On-Premise Optimization for LLMs: The DeepSeek V4 Pro Case

The implementation of Large Language Models (LLMs) in on-premise environments continues to represent both a challenge and an opportunity for companies seeking to maintain data control and optimize operational costs. A recent experiment tested the DeepSeek V4 Pro model in a self-hosted setup, demonstrating how software optimization and hardware selection can significantly impact performance.

The test utilized the ktransformers framework, which integrates sglang and kt-kernel, to run the model. This software-hardware combination was configured to maximize efficiency, a crucial aspect for local deployments where every watt and every clock cycle matters. The on-premise approach offers advantages in terms of data sovereignty and latency but requires careful infrastructure planning.

Technical Details and Benchmark Results

The hardware used for the experiment included an AMD Epyc 9374F CPU and an NVIDIA RTX PRO 6000 Max-Q GPU. The latter, with its 97887 MiB of available VRAM, of which approximately 90815 MiB were used during the test, provided the necessary memory capacity to run the DeepSeek V4 Pro model without the need for quantization or conversions of the original model, a factor that can simplify the deployment process.

Performance was measured with the llama-benchy tool, evaluating throughput (tokens per second) at various context depths, from 0 to 32768 tokens. The results showed a throughput for the pp512 test ranging from 39.76 t/s at depth 0 up to 46.18 t/s at depth 32768. For the tg32 test, throughput remained around 7-8 t/s. These data highlight how the model maintains good responsiveness even with extended contexts, a fundamental requirement for complex applications that demand handling long input sequences.
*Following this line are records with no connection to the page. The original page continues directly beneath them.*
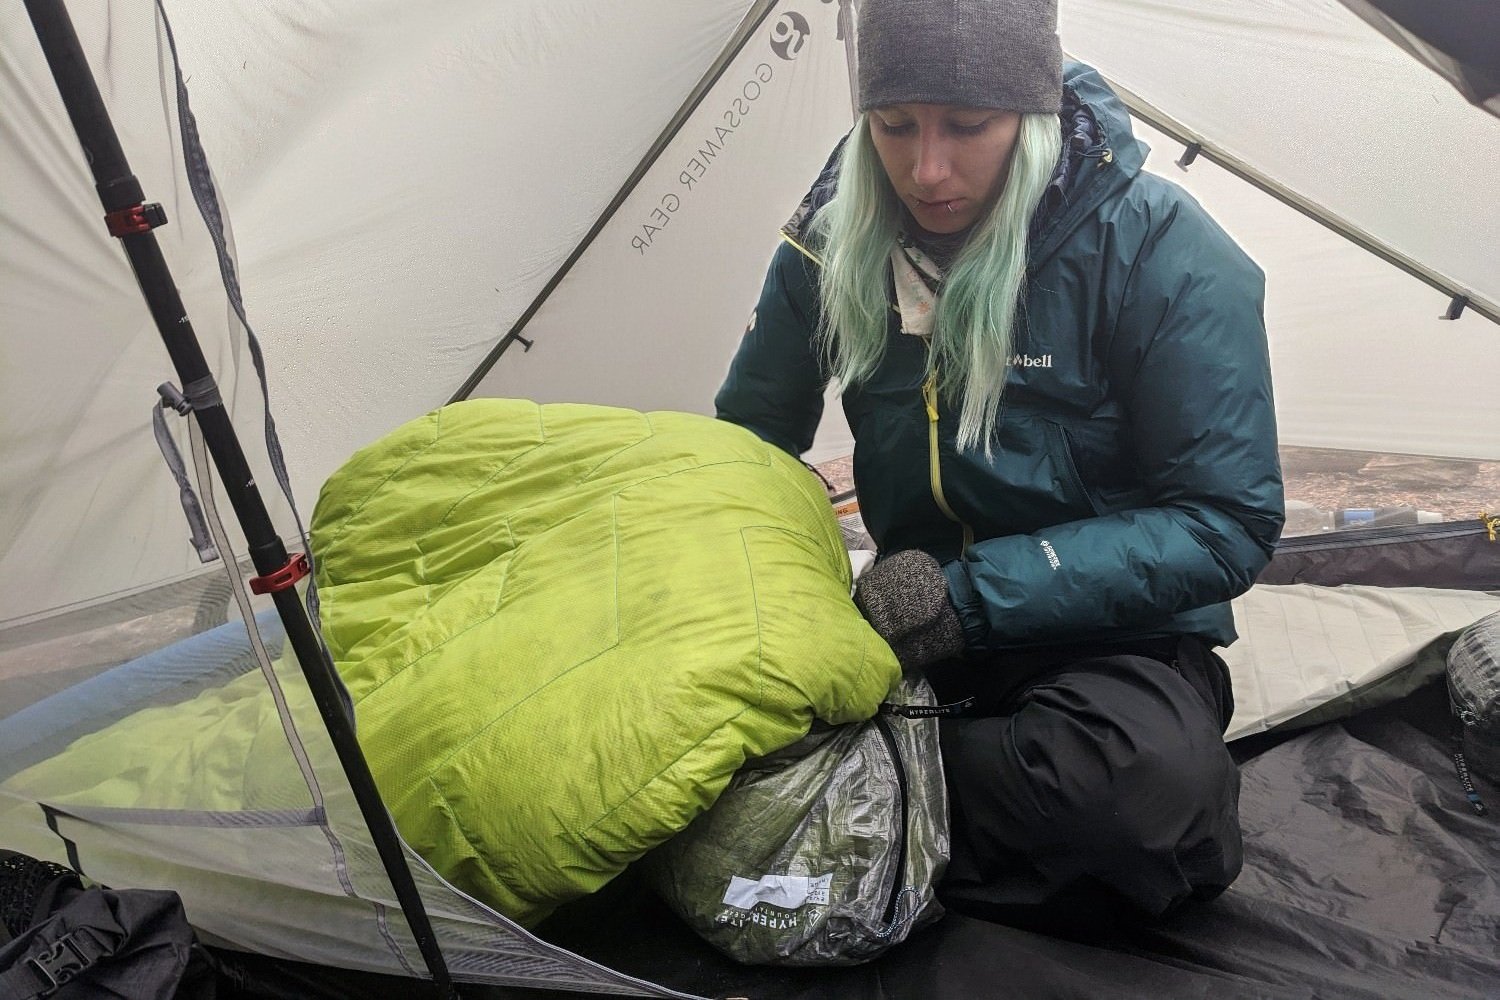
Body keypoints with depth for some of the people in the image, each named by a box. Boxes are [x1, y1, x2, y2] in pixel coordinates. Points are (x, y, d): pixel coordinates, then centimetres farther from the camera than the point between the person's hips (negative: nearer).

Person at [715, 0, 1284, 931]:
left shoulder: (1160, 251, -18)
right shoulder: (835, 245, -5)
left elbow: (1226, 522, -17)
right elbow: (753, 435, 8)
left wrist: (976, 593, -26)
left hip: (1114, 635, -2)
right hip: (914, 635, 3)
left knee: (1138, 776, -36)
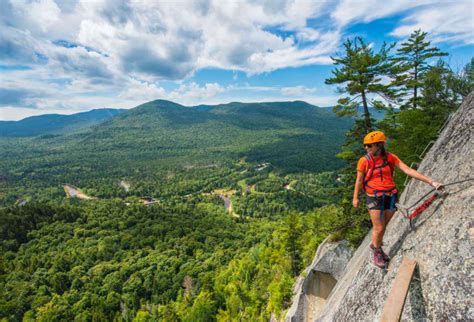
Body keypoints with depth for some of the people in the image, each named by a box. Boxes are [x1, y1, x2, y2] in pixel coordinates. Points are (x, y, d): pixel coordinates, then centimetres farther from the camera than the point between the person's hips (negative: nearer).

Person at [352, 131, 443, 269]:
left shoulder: (390, 157, -5)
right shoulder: (364, 161, -11)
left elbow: (409, 171, -6)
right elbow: (359, 181, -1)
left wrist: (431, 182, -12)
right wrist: (355, 198, 4)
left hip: (390, 196, 3)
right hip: (374, 198, -3)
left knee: (383, 226, 16)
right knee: (378, 229, 2)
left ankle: (375, 245, 42)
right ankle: (377, 253, 28)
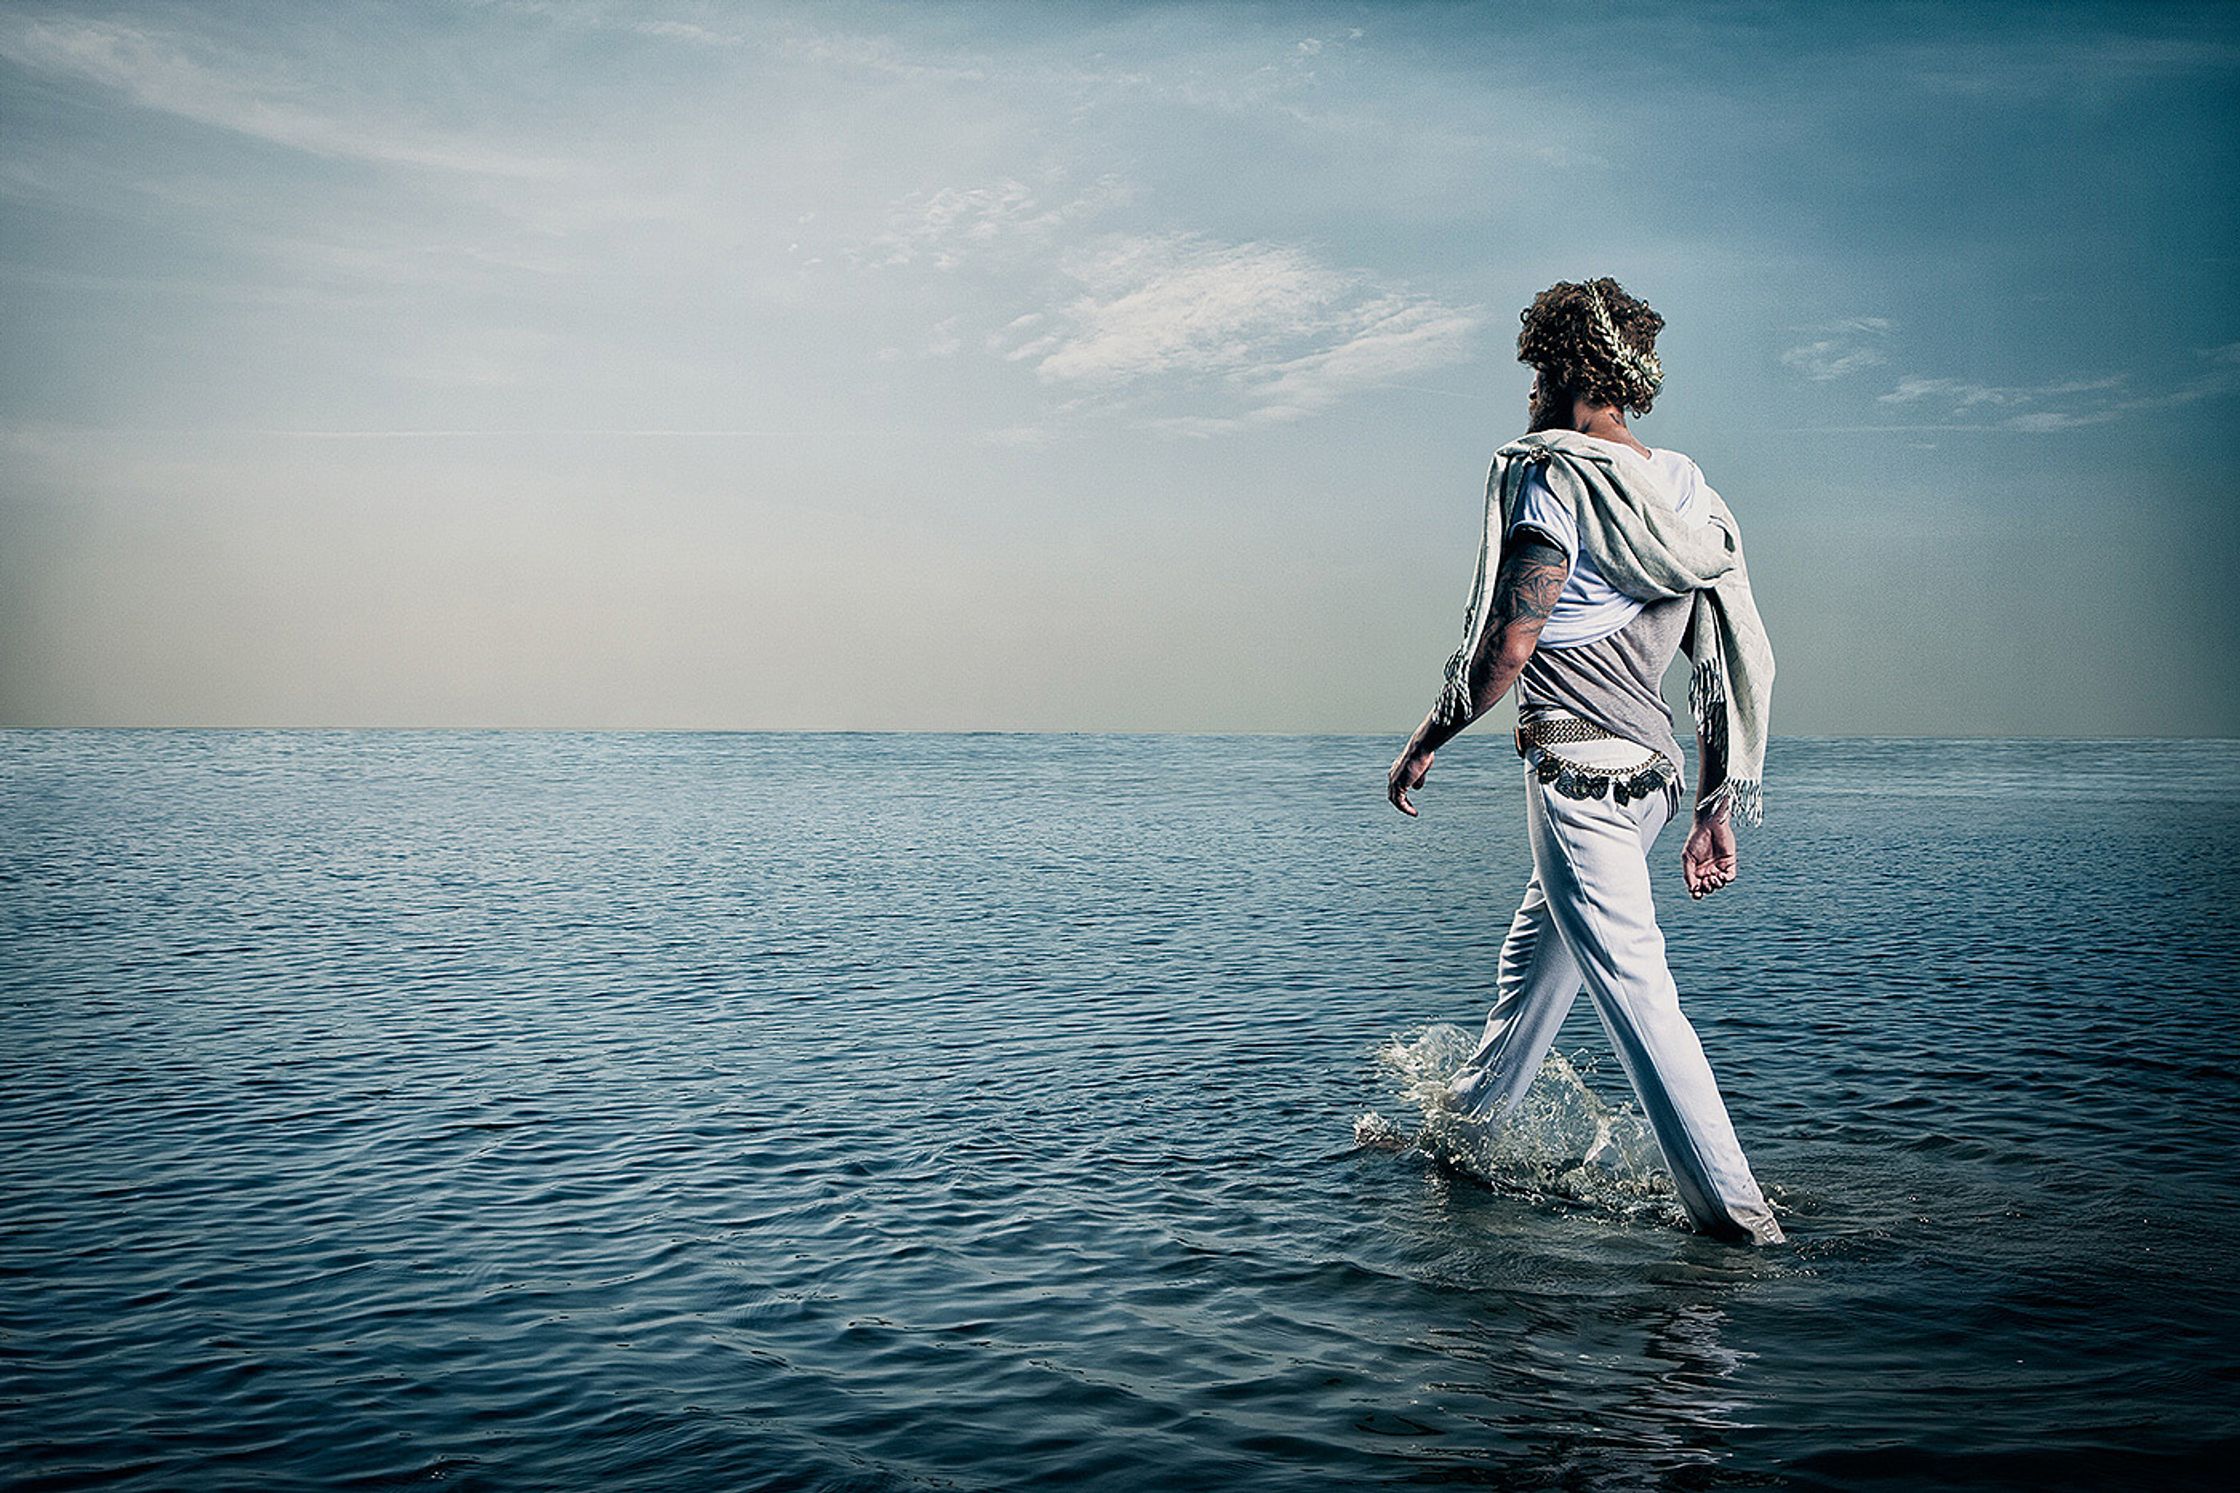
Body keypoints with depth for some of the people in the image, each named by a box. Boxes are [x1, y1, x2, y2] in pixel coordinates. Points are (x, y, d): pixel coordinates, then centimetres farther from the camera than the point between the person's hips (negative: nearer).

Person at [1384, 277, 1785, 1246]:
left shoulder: (1550, 476, -11)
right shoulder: (1684, 490, 12)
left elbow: (1508, 642, -19)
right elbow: (1735, 664, 11)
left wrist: (1425, 742, -5)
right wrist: (1715, 812, 15)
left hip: (1578, 773, -9)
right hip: (1652, 771, 9)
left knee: (1634, 992, -6)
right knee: (1535, 953, 25)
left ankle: (1733, 1210, -6)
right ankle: (1472, 1114, 45)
Implications for On-Premise Deployments

Analyzing power consumption provides a more complete picture of the Total Cost of Ownership (TCO) for an on-premise infrastructure. During the tests, the GPU consumed approximately 100W during the pre-processing (PP) phase and about 150W during text generation (TG). The combined CPU and motherboard consumption was around 400W, with RAM usage of approximately 907.5 GB out of 1152 GB available. These figures are essential for evaluating long-term operational costs, including energy and cooling, which are often underestimated when compared to cloud solutions.
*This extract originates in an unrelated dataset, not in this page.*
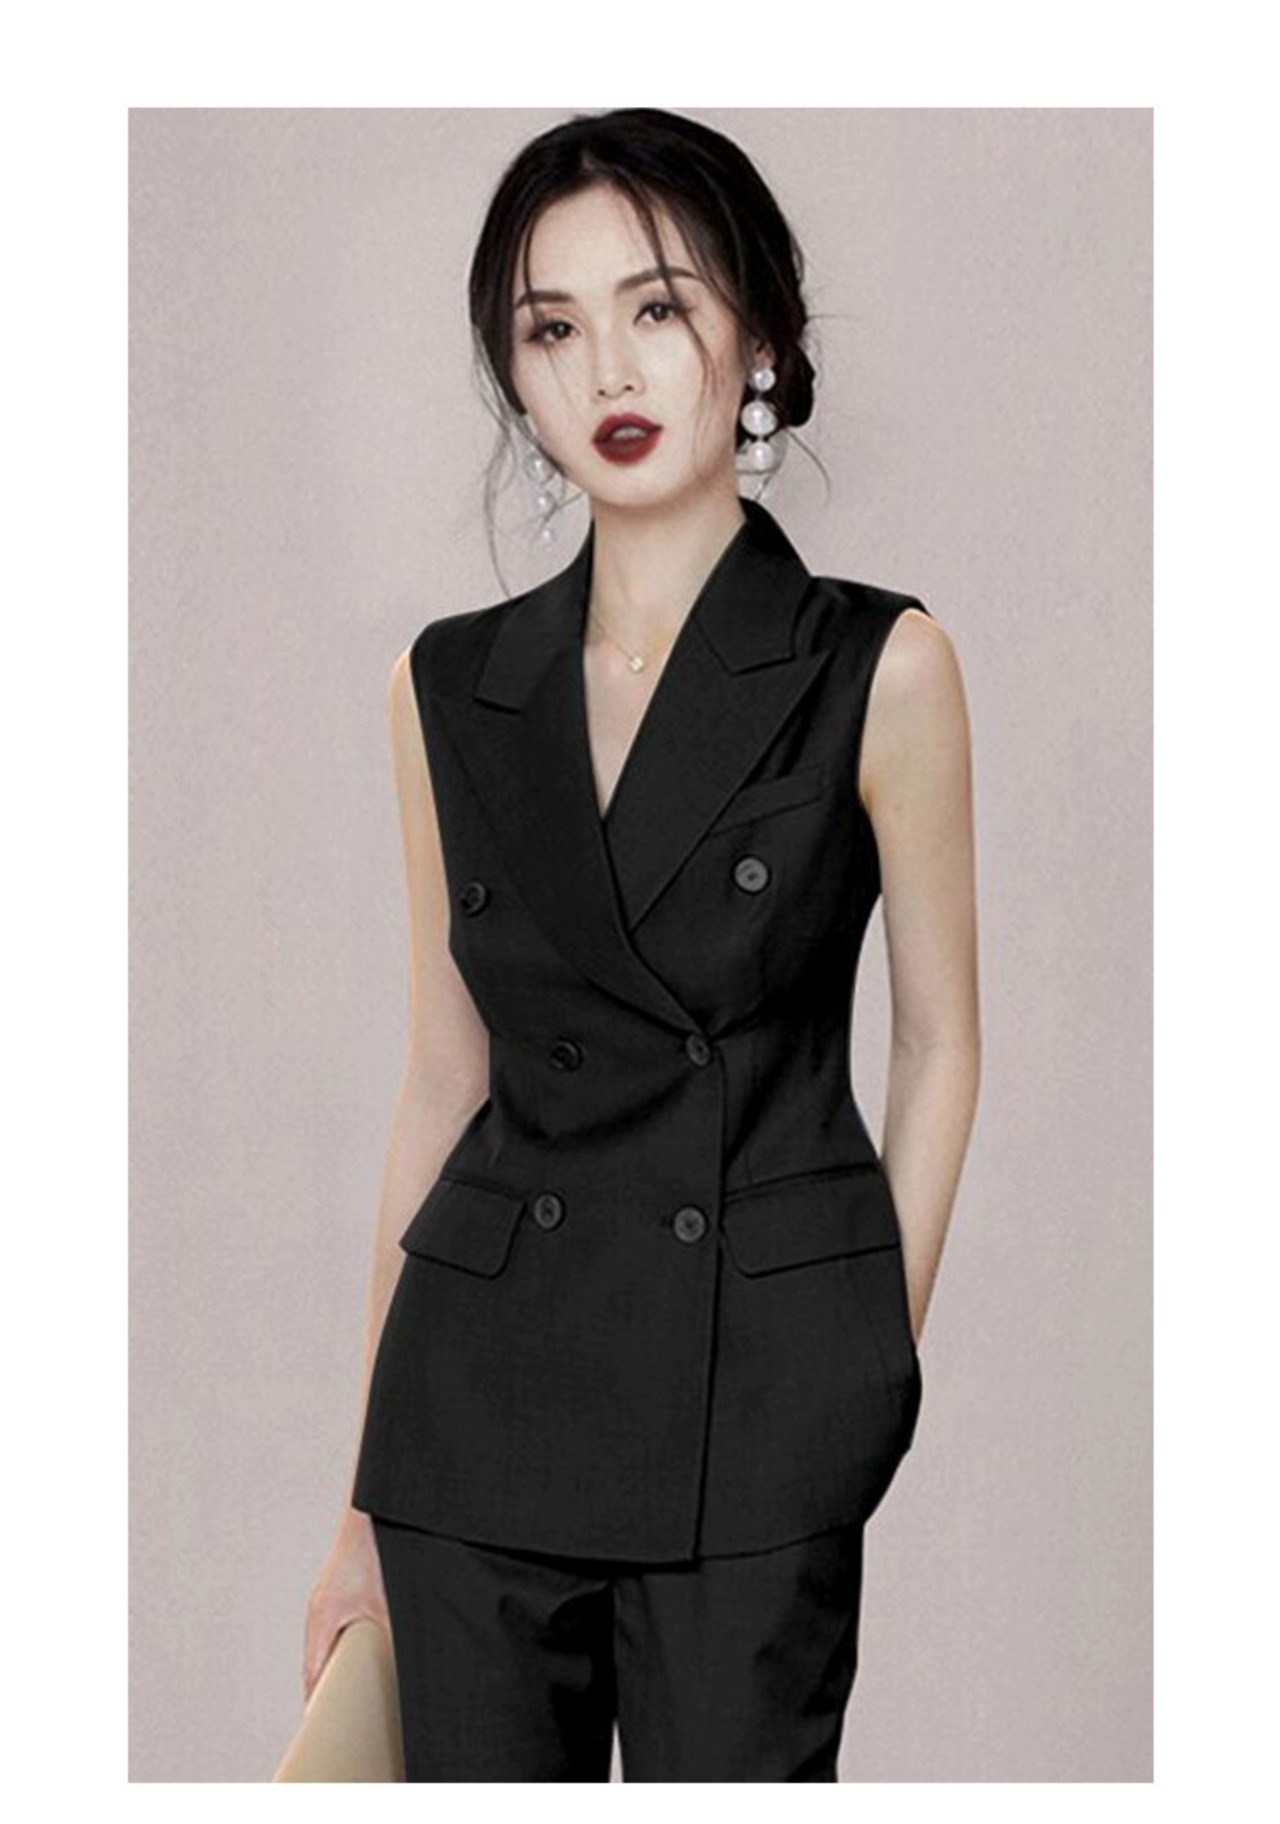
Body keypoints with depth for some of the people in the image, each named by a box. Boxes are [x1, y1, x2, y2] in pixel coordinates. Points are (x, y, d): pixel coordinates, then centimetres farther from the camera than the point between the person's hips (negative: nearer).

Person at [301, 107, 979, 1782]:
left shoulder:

The ability to run complex models like DeepSeek V4 Pro on dedicated hardware, without model modifications, underscores the maturity of on-premise LLM software stacks. This approach is particularly relevant for sectors with stringent compliance and data sovereignty requirements, where cloud solutions might not be suitable. For those evaluating on-premise deployments, AI-RADAR offers analytical frameworks on /llm-onpremise to assess the trade-offs between performance, costs, and control.

Future Prospects for Local AI Infrastructure

The results of this experiment reinforce the idea that local infrastructure can offer competitive performance for LLM workloads, provided there is an investment in appropriate hardware and optimization of the software stack. The choice between on-premise and cloud deployment is never trivial and depends on a careful evaluation of each organization's specific needs, including budget constraints, security policies, and latency requirements.

The continuous evolution of frameworks like ktransformers and the emergence of increasingly efficient hardware for local inference open new possibilities for companies wishing to leverage the power of LLMs while maintaining full control over their infrastructure. These developments are crucial for democratizing access to advanced artificial intelligence and enabling innovations in contexts where data privacy and security are paramount.